[Edit difference data]
★ ★ ★ ★ ★ ★ ★

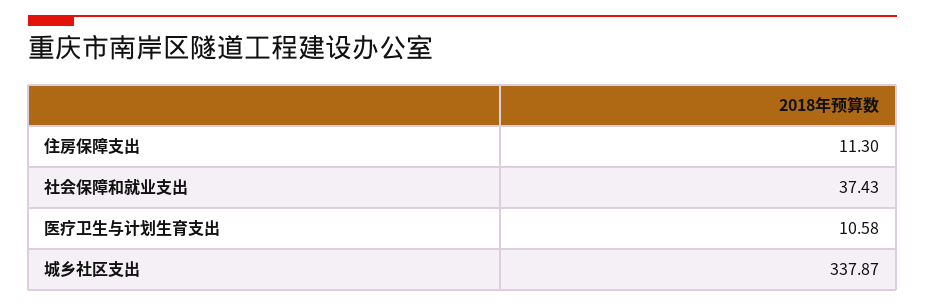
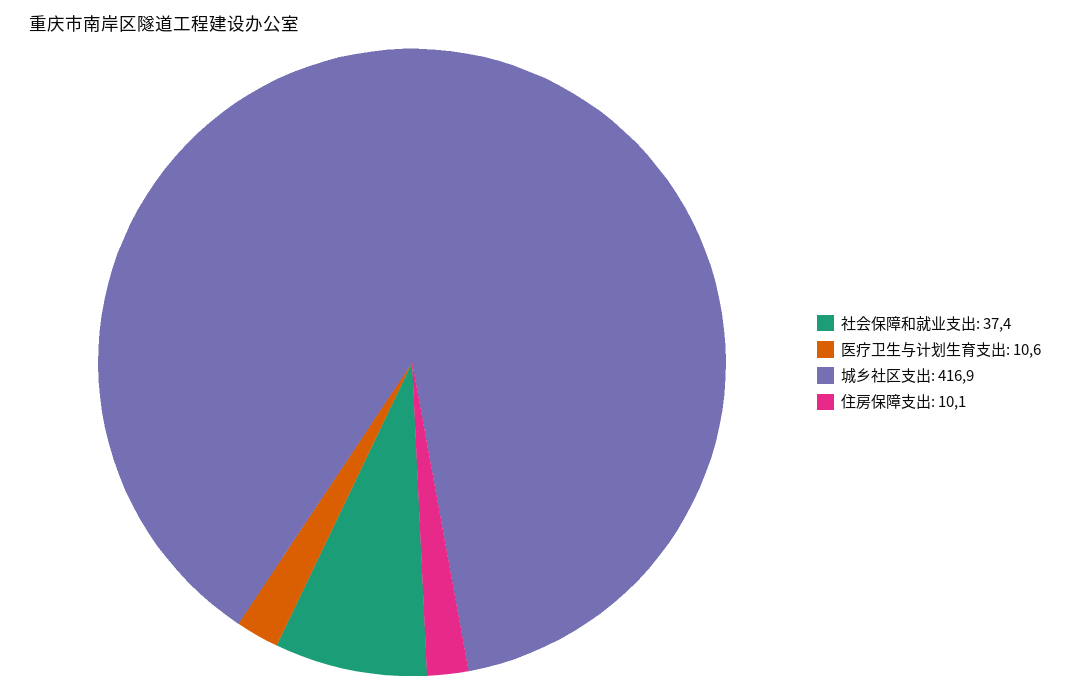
  {
-   "住房保障支出": 11.3,
+   "住房保障支出": 10.1,
    "社会保障和就业支出": 37.43,
    "医疗卫生与计划生育支出": 10.58,
-   "城乡社区支出": 337.87
+   "城乡社区支出": 416.9
  }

★ ★ ★ ★ ★ ★ ★

### Directive
Transcribe every line of the data exactly. No pictures go in the copy.

### Answer space
  {
-   "住房保障支出": 11.3,
+   "住房保障支出": 10.1,
    "社会保障和就业支出": 37.43,
    "医疗卫生与计划生育支出": 10.58,
-   "城乡社区支出": 337.87
+   "城乡社区支出": 416.9
  }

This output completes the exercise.